The ability, or inability, to chemically characterize a product should determine requirements for approval of a follow-on
NBCD. According to the FDA's 2012 Biosimilar Guidelines, the extent of clinical trials will depend on a number of factors
including the nature and complexity of the innovative product, the degree of understanding surrounding the mechanism of action
(MOA) for the follow-on product, the extent to which pharmacokinetic and pharmacodynamic testing can predict clinical outcomes,
the availability of appropriate endpoints and biomarkers, and the extent of clinical experience with the innovative and follow-on
product.
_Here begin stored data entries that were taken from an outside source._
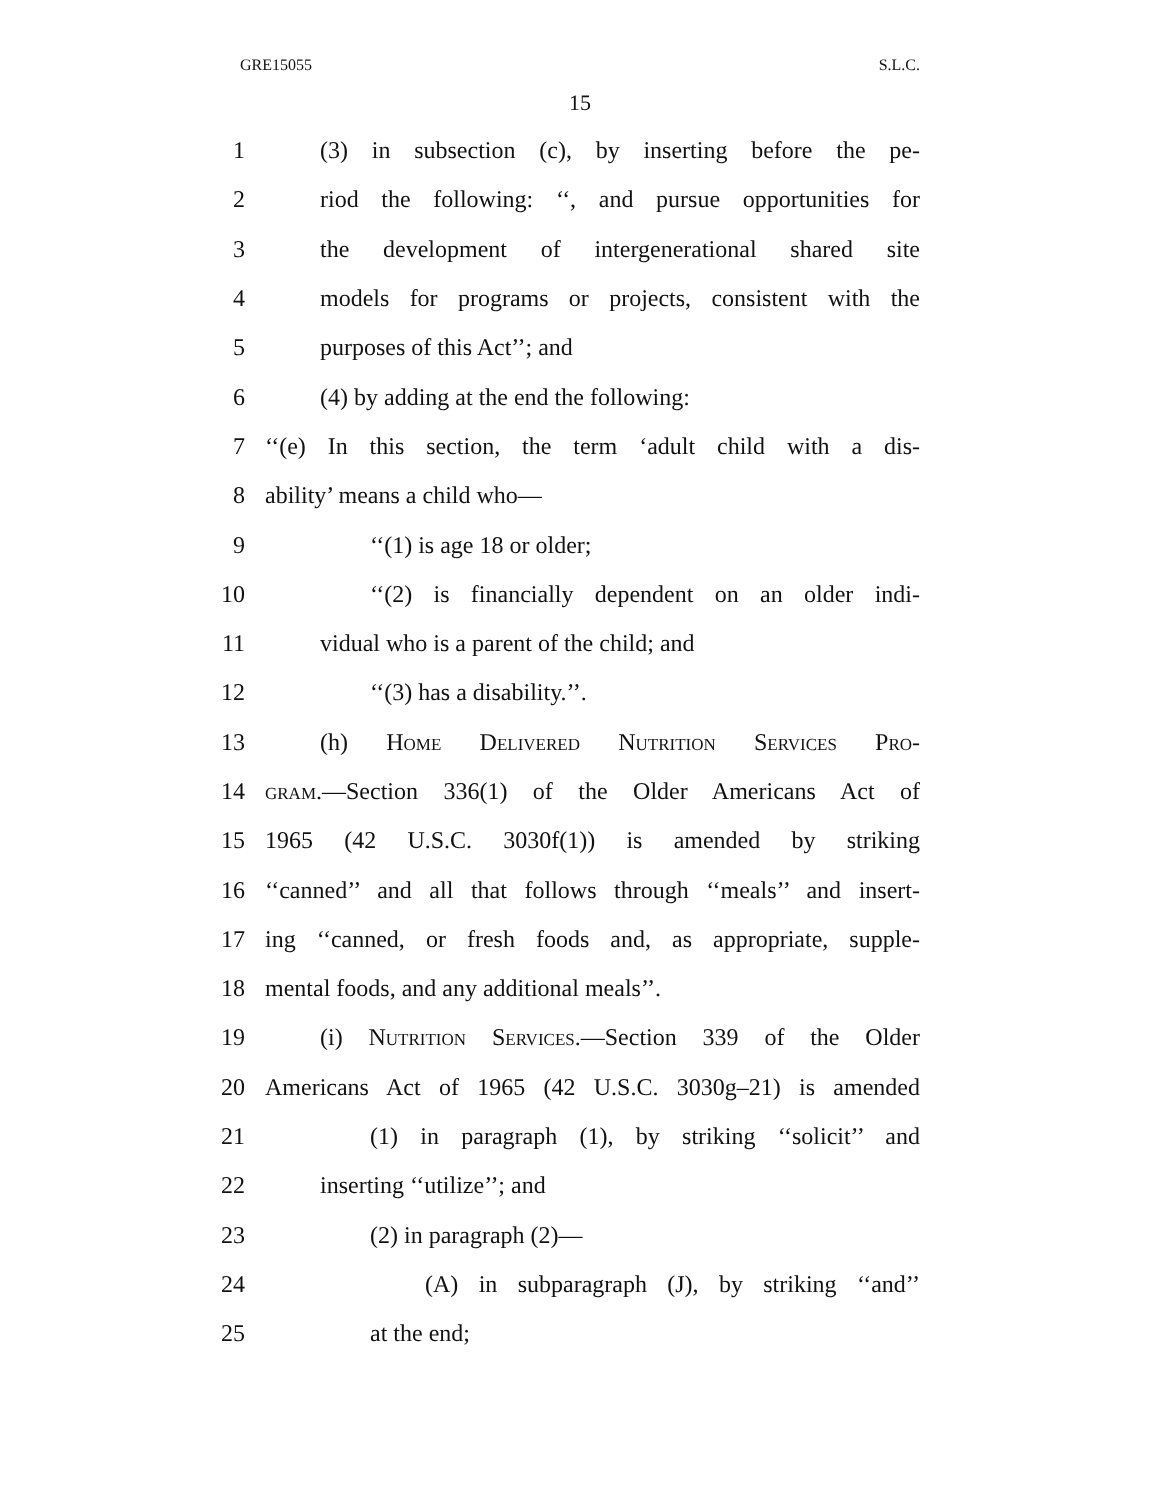GRE15055 S.L.C.
15
1 (3) in subsection (c), by inserting before the pe-
2 riod the following: ‘‘, and pursue opportunities for
3 the development of intergenerational shared site
4 models for programs or projects, consistent with the
5 purposes of this Act’’; and
6 (4) by adding at the end the following:
7 ‘‘(e) In this section, the term ‘adult child with a dis-
8 ability’ means a child who—
9 ‘‘(1) is age 18 or older;
10 ‘‘(2) is financially dependent on an older indi-
11 vidual who is a parent of the child; and
12 ‘‘(3) has a disability.’’.
13 (h) Home Delivered Nutrition Services Pro-
14 gram.—Section 336(1) of the Older Americans Act of
15 1965 (42 U.S.C. 3030f(1)) is amended by striking
16 ‘‘canned’’ and all that follows through ‘‘meals’’ and insert-
17 ing ‘‘canned, or fresh foods and, as appropriate, supple-
18 mental foods, and any additional meals’’.
19 (i) Nutrition Services.—Section 339 of the Older
20 Americans Act of 1965 (42 U.S.C. 3030g–21) is amended
21 (1) in paragraph (1), by striking ‘‘solicit’’ and
22 inserting ‘‘utilize’’; and
23 (2) in paragraph (2)—
24 (A) in subparagraph (J), by striking ‘‘and’’
25 at the end;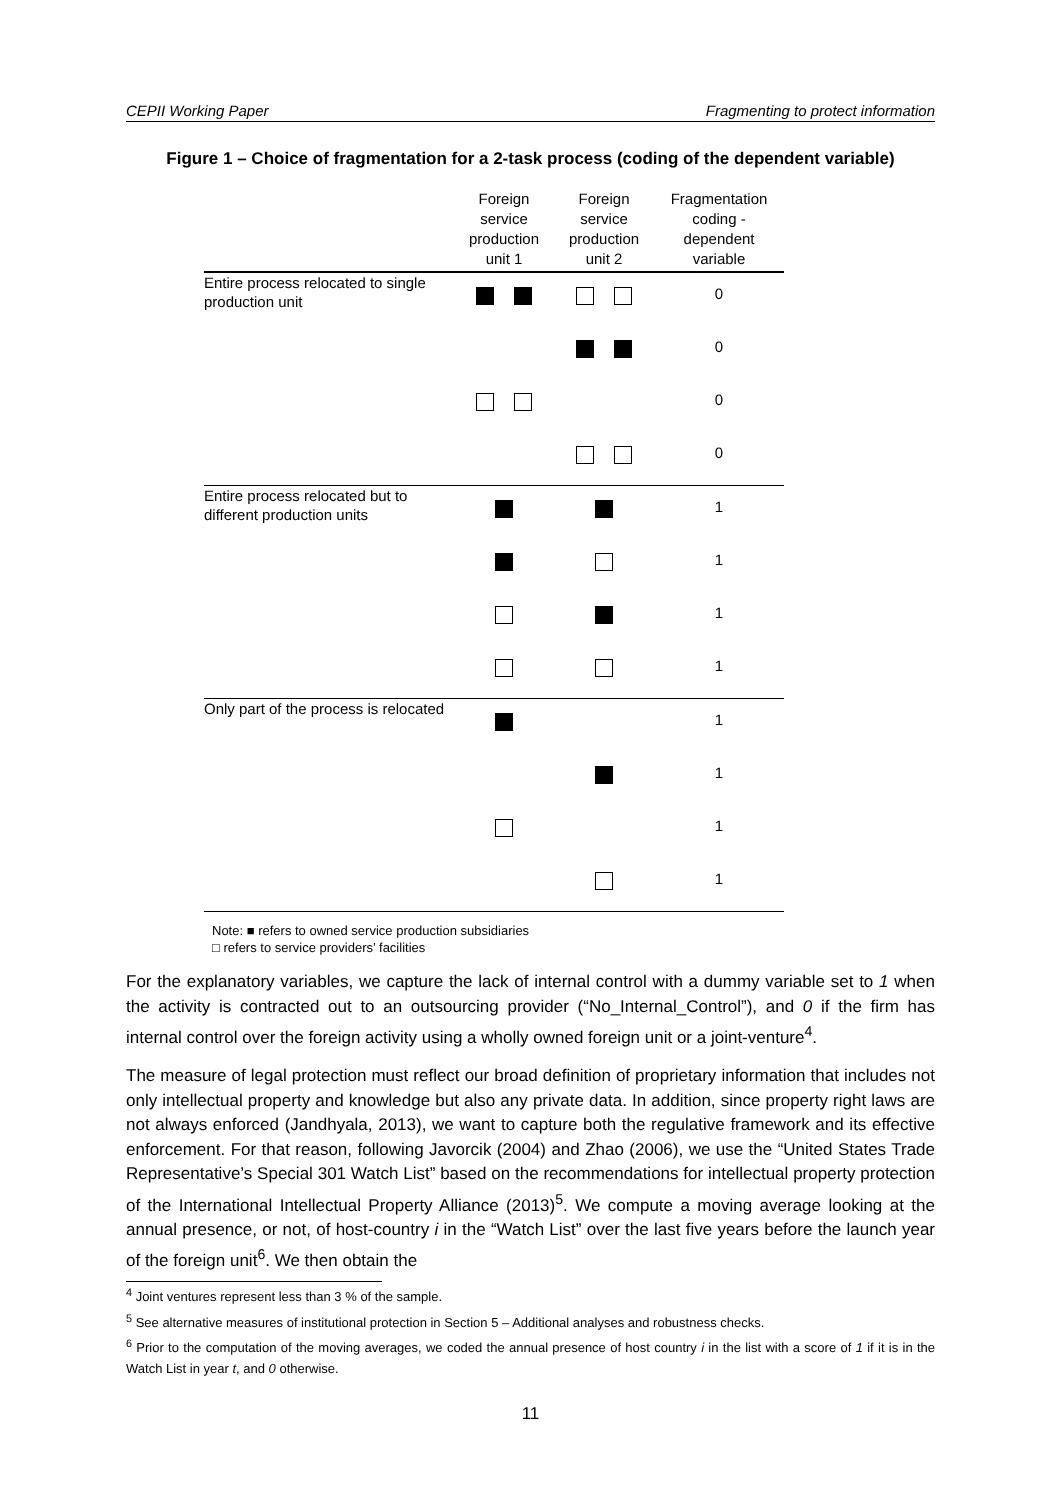CEPII Working Paper Fragmenting to protect information
Figure 1 – Choice of fragmentation for a 2-task process (coding of the dependent variable)
| | Foreign service production unit 1 | Foreign service production unit 2 | Fragmentation coding - dependent variable |
| --- | --- | --- | --- |
| Entire process relocated to single production unit | | | 0 |
| | | | 0 |
| | | | 0 |
| | | | 0 |
| Entire process relocated but to different production units | | | 1 |
| | | | 1 |
| | | | 1 |
| | | | 1 |
| Only part of the process is relocated | | | 1 |
| | | | 1 |
| | | | 1 |
| | | | 1 |
Note: ■ refers to owned service production subsidiaries
□ refers to service providers’ facilities
For the explanatory variables, we capture the lack of internal control with a dummy variable set to 1 when the activity is contracted out to an outsourcing provider (“No_Internal_Control”), and 0 if the firm has internal control over the foreign activity using a wholly owned foreign unit or a joint-venture<sup>4</sup>.
The measure of legal protection must reflect our broad definition of proprietary information that includes not only intellectual property and knowledge but also any private data. In addition, since property right laws are not always enforced (Jandhyala, 2013), we want to capture both the regulative framework and its effective enforcement. For that reason, following Javorcik (2004) and Zhao (2006), we use the “United States Trade Representative’s Special 301 Watch List” based on the recommendations for intellectual property protection of the International Intellectual Property Alliance (2013)<sup>5</sup>. We compute a moving average looking at the annual presence, or not, of host-country i in the “Watch List” over the last five years before the launch year of the foreign unit<sup>6</sup>. We then obtain the
<sup>4</sup> Joint ventures represent less than 3 % of the sample.
<sup>5</sup> See alternative measures of institutional protection in Section 5 – Additional analyses and robustness checks.
<sup>6</sup> Prior to the computation of the moving averages, we coded the annual presence of host country i in the list with a score of 1 if it is in the Watch List in year t, and 0 otherwise.
11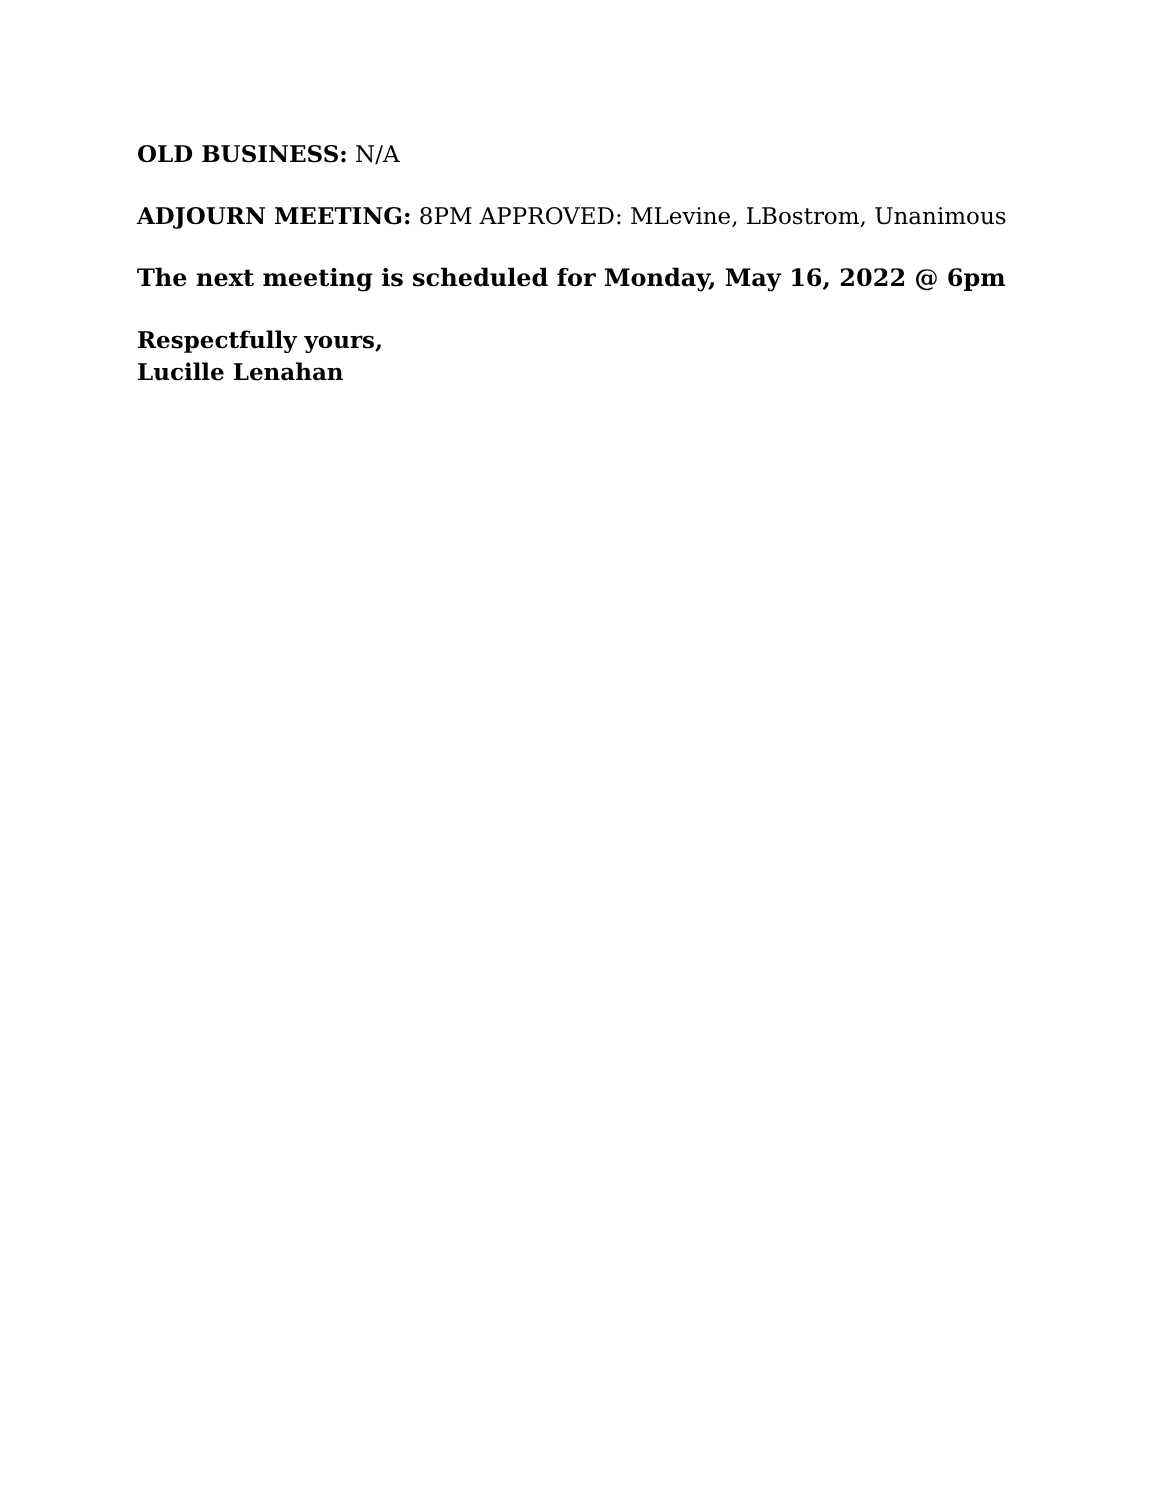OLD BUSINESS: N/A
ADJOURN MEETING: 8PM APPROVED: MLevine, LBostrom, Unanimous
The next meeting is scheduled for Monday, May 16, 2022 @ 6pm
Respectfully yours,
Lucille Lenahan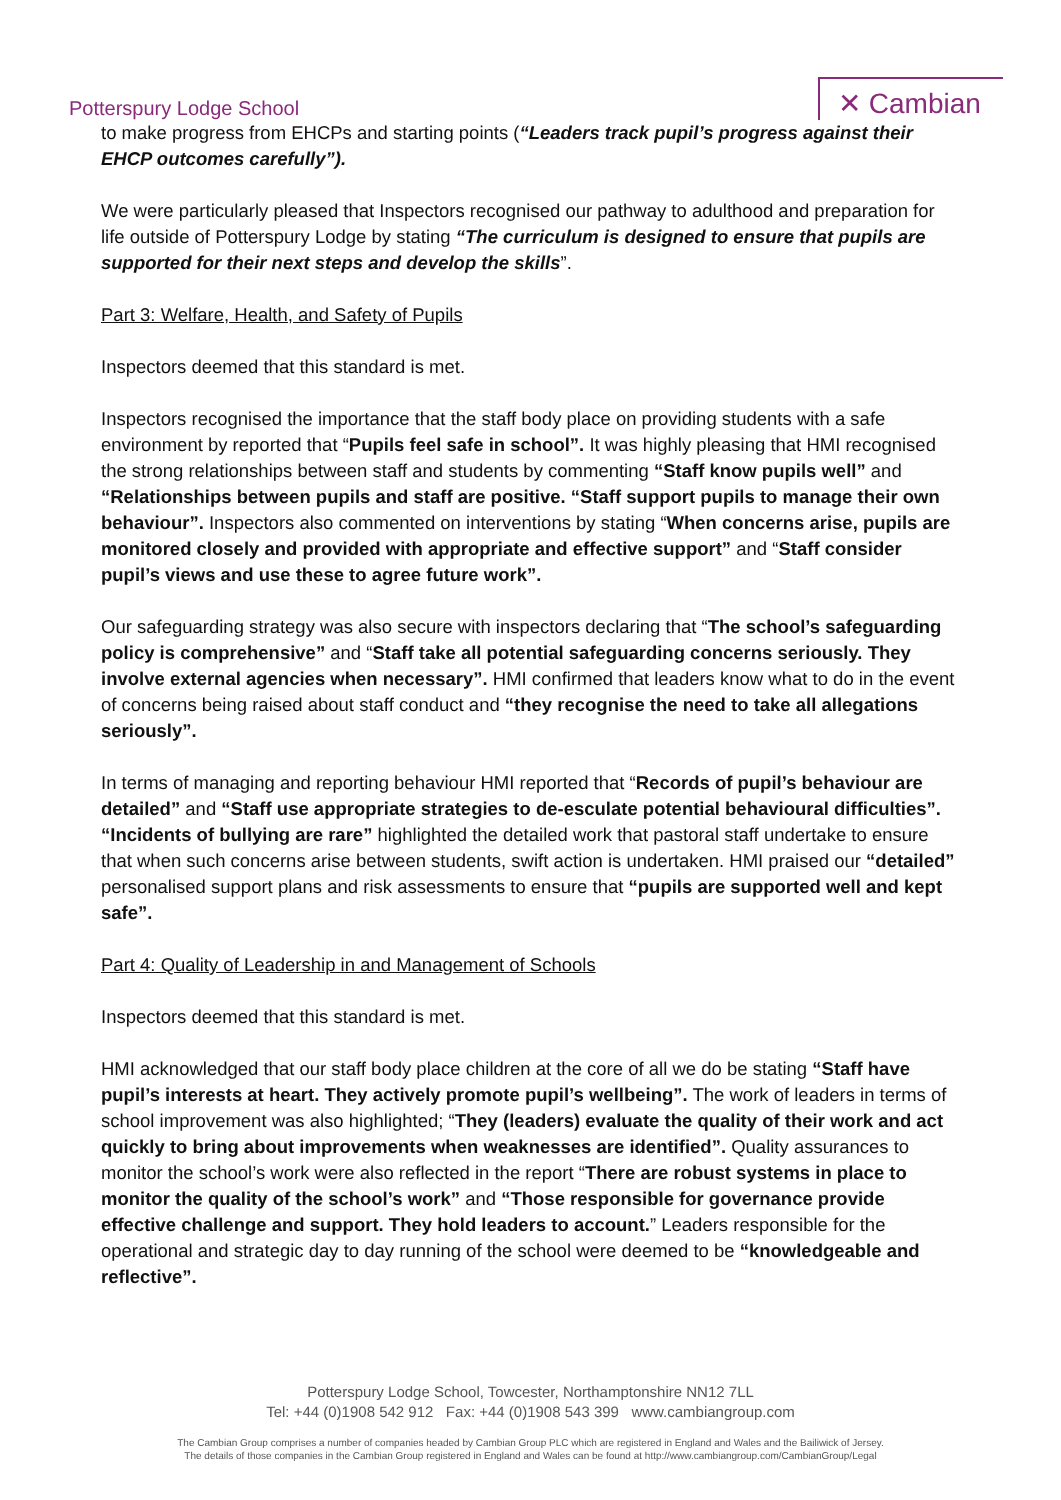Potterspury Lodge School
✕ Cambian
to make progress from EHCPs and starting points (“Leaders track pupil’s progress against their EHCP outcomes carefully”).
We were particularly pleased that Inspectors recognised our pathway to adulthood and preparation for life outside of Potterspury Lodge by stating “The curriculum is designed to ensure that pupils are supported for their next steps and develop the skills”.
Part 3: Welfare, Health, and Safety of Pupils
Inspectors deemed that this standard is met.
Inspectors recognised the importance that the staff body place on providing students with a safe environment by reported that “Pupils feel safe in school”. It was highly pleasing that HMI recognised the strong relationships between staff and students by commenting “Staff know pupils well” and “Relationships between pupils and staff are positive. “Staff support pupils to manage their own behaviour”. Inspectors also commented on interventions by stating “When concerns arise, pupils are monitored closely and provided with appropriate and effective support” and “Staff consider pupil’s views and use these to agree future work”.
Our safeguarding strategy was also secure with inspectors declaring that “The school’s safeguarding policy is comprehensive” and “Staff take all potential safeguarding concerns seriously. They involve external agencies when necessary”. HMI confirmed that leaders know what to do in the event of concerns being raised about staff conduct and “they recognise the need to take all allegations seriously”.
In terms of managing and reporting behaviour HMI reported that “Records of pupil’s behaviour are detailed” and “Staff use appropriate strategies to de-esculate potential behavioural difficulties”. “Incidents of bullying are rare” highlighted the detailed work that pastoral staff undertake to ensure that when such concerns arise between students, swift action is undertaken. HMI praised our “detailed” personalised support plans and risk assessments to ensure that “pupils are supported well and kept safe”.
Part 4: Quality of Leadership in and Management of Schools
Inspectors deemed that this standard is met.
HMI acknowledged that our staff body place children at the core of all we do be stating “Staff have pupil’s interests at heart. They actively promote pupil’s wellbeing”. The work of leaders in terms of school improvement was also highlighted; “They (leaders) evaluate the quality of their work and act quickly to bring about improvements when weaknesses are identified”. Quality assurances to monitor the school’s work were also reflected in the report “There are robust systems in place to monitor the quality of the school’s work” and “Those responsible for governance provide effective challenge and support. They hold leaders to account.” Leaders responsible for the operational and strategic day to day running of the school were deemed to be “knowledgeable and reflective”.
Potterspury Lodge School, Towcester, Northamptonshire NN12 7LL
Tel: +44 (0)1908 542 912 Fax: +44 (0)1908 543 399 www.cambiangroup.com
The Cambian Group comprises a number of companies headed by Cambian Group PLC which are registered in England and Wales and the Bailiwick of Jersey.
The details of those companies in the Cambian Group registered in England and Wales can be found at http://www.cambiangroup.com/CambianGroup/Legal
Additionally, the importance of understanding the MOA and active portions of follow-on NBCDs cannot be overemphasized.
Without this available information, the characterization process of these products is suspect.
Globally, regulatory authorities have maintained that the clinically active portions of a pharmaceutical product must be defined
in order to demonstrate sameness for a follow on product. Without this essential component to the characterization of NBCDs,
regulatory authorities cannot definitively know whether the follow-on product is equivalent, or even similar, to the reference
drug. The issue of pharmaceutical equivalence/sameness is significant as it determines how much previous work can be relied
upon for the approval of new medications. ANVISA must determine the level of necessary data on a case-by-case basis to ensure
products available on the market possess adequate non-clinical and/or clinical data to ascertain sufficient safety and efficacy
ANVISA has made great strides in defining a regulatory pathway for biosimilars in order to bring these complex therapies to
market. With continued advancements in science, more complex therapies will continue to be brought to market. Oftentimes,
these complex therapies are able to provide benefits for patients that were previously unachievable. As the agency continues
to further define strategy for biosimilars, distinct guidelines should be developed surrounding NBCDs to ensure that all complex
products are safely regulated for patients.